==== SUPPLIED INFORMATION ====
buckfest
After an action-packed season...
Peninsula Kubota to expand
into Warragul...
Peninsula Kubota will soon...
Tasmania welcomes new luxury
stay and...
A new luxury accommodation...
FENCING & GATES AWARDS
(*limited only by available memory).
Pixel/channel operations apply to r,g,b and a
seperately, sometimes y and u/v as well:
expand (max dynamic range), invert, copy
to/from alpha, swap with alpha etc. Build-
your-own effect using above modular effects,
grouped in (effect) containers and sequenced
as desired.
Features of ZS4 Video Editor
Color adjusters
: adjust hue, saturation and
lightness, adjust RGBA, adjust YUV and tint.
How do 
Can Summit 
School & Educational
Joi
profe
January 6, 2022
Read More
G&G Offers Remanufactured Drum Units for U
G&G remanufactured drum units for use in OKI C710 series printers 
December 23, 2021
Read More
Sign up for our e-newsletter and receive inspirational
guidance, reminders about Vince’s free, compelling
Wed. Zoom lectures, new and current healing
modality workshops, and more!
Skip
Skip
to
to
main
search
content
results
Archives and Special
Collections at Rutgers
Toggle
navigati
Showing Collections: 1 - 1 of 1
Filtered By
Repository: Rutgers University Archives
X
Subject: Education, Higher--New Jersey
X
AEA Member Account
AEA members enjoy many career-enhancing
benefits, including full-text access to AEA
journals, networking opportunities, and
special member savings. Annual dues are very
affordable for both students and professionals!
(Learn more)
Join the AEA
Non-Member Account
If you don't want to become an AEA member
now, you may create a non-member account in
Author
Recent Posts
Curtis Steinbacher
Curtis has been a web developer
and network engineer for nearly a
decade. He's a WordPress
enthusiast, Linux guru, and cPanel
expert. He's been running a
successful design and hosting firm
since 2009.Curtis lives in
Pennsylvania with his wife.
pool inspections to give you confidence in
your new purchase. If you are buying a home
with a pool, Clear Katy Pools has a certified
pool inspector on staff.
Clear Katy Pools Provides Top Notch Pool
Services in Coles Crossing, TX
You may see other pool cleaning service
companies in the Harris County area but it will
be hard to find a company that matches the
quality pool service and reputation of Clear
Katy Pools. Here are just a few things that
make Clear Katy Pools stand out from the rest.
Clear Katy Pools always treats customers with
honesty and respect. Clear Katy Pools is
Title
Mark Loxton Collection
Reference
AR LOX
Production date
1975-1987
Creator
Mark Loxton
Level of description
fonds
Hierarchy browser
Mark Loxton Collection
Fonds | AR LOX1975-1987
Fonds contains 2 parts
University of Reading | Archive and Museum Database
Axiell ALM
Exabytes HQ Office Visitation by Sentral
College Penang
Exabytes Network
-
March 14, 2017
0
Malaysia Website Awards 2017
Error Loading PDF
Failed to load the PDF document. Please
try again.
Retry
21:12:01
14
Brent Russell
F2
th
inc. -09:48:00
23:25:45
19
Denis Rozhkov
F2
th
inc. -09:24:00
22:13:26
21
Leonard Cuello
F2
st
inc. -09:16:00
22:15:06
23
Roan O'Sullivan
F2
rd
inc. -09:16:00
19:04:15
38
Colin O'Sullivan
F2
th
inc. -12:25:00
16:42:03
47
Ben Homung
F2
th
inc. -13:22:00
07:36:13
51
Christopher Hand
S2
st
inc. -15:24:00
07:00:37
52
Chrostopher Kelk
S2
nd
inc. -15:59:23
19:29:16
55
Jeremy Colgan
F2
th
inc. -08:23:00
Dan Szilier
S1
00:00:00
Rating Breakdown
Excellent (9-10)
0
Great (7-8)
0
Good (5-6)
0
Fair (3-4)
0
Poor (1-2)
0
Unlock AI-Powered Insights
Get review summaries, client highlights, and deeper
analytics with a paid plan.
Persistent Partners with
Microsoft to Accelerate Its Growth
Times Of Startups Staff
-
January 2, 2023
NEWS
====
WHAT THE EXERCISE ASKS ▸
Copy out the entries word for word, starting from the very beginning and running through the line that contains "(*limited only by available memory).", including that line.

REPLY ▸
buckfest
After an action-packed season...
Peninsula Kubota to expand
into Warragul...
Peninsula Kubota will soon...
Tasmania welcomes new luxury
stay and...
A new luxury accommodation...
FENCING & GATES AWARDS
(*limited only by available memory).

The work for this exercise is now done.